Mining giant Rio Tinto to slash 14,000 jobs

Mining group Rio Tinto has announced that it will cut 14,000 jobs in the face of falling mineral prices and a slowdown in world demand. Last month, competitor BHP Billiton decided not to buy the group due to worsening economic conditions.


AFP - Anglo-Australian mining giant Rio Tinto will slash thousands of jobs globally to cut its debt by 10 billion US dollars as it battles falling mineral prices and a worldwide slowdown, it said Wednesday.

The company said it would cut 8,500 contractor and 5,500 employee roles as it moves to reduce its debt by the end of 2009 to counter the rapidity and severity of the global financial crisis.

"Given the difficult and uncertain economic conditions, and the unprecedented rate of deterioration of our markets, our imperative is to maximise cash generation and pay down debt," chief executive Tom Albanese said.

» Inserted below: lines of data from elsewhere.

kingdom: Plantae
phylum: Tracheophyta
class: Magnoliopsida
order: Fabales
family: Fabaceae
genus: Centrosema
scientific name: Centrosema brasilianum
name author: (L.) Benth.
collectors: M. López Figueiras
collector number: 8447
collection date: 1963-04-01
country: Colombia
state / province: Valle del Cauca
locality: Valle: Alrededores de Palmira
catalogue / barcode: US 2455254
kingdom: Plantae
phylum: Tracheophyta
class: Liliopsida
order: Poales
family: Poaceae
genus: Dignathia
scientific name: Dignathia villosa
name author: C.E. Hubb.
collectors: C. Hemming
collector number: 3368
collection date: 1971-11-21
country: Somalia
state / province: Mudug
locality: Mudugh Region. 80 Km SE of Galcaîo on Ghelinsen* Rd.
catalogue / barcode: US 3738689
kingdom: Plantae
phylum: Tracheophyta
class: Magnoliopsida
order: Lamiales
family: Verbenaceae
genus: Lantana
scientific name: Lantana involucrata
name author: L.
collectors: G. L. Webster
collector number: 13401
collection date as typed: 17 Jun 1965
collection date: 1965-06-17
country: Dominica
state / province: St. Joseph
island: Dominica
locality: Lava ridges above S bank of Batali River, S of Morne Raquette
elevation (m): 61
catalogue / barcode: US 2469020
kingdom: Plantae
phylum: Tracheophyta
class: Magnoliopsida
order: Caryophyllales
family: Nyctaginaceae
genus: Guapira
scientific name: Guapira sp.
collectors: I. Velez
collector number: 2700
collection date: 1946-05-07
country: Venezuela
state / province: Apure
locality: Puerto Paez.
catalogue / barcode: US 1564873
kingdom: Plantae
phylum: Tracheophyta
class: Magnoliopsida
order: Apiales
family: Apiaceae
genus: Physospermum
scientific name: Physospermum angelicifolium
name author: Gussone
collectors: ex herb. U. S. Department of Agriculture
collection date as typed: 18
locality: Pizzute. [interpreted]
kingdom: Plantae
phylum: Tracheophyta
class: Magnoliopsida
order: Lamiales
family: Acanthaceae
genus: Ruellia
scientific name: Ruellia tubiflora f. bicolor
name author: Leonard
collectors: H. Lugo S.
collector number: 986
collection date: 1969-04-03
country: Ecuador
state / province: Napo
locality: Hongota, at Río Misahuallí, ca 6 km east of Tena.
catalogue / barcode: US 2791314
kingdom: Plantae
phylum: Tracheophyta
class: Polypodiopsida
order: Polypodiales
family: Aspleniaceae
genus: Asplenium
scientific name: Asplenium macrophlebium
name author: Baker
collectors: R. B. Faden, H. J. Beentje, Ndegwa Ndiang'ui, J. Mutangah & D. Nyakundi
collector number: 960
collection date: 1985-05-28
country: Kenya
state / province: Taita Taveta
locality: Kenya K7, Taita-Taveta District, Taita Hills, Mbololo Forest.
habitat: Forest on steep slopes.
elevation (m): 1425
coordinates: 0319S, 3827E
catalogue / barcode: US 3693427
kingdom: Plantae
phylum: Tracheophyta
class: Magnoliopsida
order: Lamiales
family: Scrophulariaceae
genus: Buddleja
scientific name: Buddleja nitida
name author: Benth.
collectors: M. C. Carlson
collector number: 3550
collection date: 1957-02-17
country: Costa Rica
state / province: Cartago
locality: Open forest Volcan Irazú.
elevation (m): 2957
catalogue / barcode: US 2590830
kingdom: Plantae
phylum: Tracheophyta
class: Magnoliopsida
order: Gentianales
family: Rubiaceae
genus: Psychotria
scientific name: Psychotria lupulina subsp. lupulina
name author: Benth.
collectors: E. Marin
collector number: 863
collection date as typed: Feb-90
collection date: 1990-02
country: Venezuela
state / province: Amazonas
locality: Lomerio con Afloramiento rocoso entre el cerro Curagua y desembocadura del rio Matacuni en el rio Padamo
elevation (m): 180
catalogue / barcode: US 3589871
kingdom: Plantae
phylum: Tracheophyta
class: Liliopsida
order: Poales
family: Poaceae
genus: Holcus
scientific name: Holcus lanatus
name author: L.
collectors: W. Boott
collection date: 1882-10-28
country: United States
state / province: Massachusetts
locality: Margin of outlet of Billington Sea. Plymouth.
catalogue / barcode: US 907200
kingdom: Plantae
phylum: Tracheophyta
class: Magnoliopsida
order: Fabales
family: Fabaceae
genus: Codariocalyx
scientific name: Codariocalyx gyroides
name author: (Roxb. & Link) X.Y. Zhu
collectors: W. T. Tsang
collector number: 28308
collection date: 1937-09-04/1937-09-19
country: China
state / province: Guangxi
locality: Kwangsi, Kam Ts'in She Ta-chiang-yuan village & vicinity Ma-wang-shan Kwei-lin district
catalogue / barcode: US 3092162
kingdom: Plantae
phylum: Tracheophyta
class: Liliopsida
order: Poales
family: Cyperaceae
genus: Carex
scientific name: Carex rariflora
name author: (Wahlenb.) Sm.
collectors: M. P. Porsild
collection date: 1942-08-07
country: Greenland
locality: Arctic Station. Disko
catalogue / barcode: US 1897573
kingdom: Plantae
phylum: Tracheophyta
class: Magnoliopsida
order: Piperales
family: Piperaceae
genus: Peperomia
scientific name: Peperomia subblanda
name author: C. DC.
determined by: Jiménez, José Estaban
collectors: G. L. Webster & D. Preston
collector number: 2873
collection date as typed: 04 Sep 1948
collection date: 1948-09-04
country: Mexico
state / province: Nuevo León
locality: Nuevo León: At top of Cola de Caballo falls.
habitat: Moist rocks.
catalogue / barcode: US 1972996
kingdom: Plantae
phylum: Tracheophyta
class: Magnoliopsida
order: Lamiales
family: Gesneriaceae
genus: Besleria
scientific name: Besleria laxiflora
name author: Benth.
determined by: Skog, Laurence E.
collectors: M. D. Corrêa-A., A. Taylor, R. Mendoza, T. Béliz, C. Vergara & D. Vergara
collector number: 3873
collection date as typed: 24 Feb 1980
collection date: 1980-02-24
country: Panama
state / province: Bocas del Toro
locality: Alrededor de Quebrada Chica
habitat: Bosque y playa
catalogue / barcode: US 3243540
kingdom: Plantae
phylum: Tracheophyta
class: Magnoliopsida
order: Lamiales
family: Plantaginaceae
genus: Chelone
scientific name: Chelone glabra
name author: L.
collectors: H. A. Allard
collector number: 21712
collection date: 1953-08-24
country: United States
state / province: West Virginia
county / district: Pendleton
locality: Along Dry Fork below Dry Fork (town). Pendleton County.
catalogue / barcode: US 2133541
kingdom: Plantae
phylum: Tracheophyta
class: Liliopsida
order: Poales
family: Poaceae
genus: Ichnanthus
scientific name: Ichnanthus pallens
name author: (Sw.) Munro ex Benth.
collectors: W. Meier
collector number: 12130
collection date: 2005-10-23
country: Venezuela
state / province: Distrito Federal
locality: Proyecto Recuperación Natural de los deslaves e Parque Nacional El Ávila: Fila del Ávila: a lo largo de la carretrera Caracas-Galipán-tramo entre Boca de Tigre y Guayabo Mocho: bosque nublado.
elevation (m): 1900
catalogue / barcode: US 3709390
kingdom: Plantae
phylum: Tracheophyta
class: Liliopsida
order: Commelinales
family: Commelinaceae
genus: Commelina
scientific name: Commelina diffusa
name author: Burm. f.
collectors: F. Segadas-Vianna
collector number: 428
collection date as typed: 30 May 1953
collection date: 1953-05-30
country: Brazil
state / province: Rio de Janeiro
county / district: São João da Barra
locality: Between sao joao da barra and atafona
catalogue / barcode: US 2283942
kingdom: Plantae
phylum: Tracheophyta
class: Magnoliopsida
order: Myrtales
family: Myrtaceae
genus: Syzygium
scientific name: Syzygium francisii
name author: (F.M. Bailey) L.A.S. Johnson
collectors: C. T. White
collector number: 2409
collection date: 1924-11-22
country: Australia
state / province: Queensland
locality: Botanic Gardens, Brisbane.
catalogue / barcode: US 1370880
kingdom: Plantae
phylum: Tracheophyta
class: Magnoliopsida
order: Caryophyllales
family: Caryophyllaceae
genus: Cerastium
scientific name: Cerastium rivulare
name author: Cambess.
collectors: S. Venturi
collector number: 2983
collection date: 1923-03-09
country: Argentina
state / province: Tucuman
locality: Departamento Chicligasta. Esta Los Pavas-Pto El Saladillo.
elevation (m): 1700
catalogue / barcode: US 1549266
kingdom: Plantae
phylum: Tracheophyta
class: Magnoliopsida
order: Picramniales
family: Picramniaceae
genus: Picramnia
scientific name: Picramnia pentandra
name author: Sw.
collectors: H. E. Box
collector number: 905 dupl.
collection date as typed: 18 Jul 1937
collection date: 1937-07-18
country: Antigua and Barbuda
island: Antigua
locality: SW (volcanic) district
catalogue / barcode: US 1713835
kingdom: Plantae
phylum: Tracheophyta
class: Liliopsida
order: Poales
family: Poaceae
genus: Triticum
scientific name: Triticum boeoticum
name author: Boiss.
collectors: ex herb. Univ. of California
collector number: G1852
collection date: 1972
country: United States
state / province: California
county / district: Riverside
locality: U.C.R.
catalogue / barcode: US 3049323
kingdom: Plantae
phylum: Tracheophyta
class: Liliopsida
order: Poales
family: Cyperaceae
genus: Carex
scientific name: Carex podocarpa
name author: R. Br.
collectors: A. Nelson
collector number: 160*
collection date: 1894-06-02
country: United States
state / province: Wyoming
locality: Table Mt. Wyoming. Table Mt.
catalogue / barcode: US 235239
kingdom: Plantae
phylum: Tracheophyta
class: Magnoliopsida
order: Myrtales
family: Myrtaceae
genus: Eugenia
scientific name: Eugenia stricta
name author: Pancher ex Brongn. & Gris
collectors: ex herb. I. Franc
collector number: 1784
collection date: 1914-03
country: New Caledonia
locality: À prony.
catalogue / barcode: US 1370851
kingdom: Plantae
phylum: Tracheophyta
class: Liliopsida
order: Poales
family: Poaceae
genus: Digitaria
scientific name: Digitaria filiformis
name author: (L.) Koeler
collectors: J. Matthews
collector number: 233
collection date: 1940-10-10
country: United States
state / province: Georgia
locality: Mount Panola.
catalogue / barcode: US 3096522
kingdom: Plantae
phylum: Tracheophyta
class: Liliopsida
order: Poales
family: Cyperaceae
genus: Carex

"We will minimise our operating and capital costs to appropriately low levels until we see credible and meaningful signs of a recovery in our markets, but will retain our strategic growth options," he said in a statement.

"By taking these tough decisions now we will be well positioned when the recovery comes."

The global miner, which had been the object of a hostile takeover bid by BHP Billiton until the rival walked away from the deal last month, said it will reduce its net capital expenditure guidance for 2009 from 9 to 4 billion US dollars.

"There will be impacts on projects across the board and stakeholder engagements are currently underway," the company said in a statement.

"Some projects will be cancelled and others deferred until markets recover."

The group will also reduce controllable operating costs by at least 2.5 billion US dollars per annum in 2010 and expand the scope of assets targeted for divestment, it said.

The world's biggest miner BHP Billiton walked away from its long-running campaign for Rio in late November, blaming the deepening financial crisis and falling commodity prices and citing Rio's debt levels as one concern.

At the time, Rio chairman Paul Skinner downplayed concerns about the debt, much of which relates to the company's 38 billion US dollar acquisition of Canadian aluminium producer Alcan.

"We are comfortable with our financial position, we are confident that our debt position is manageable," he said at the time.

Rio said it remained confident that the industrialisation of developing economies would continue to drive demand for metals and minerals in future years.

"The purpose of these measures announced today is to ensure that the Group is well positioned to exploit this underlying trend when the global economy recovers," it said.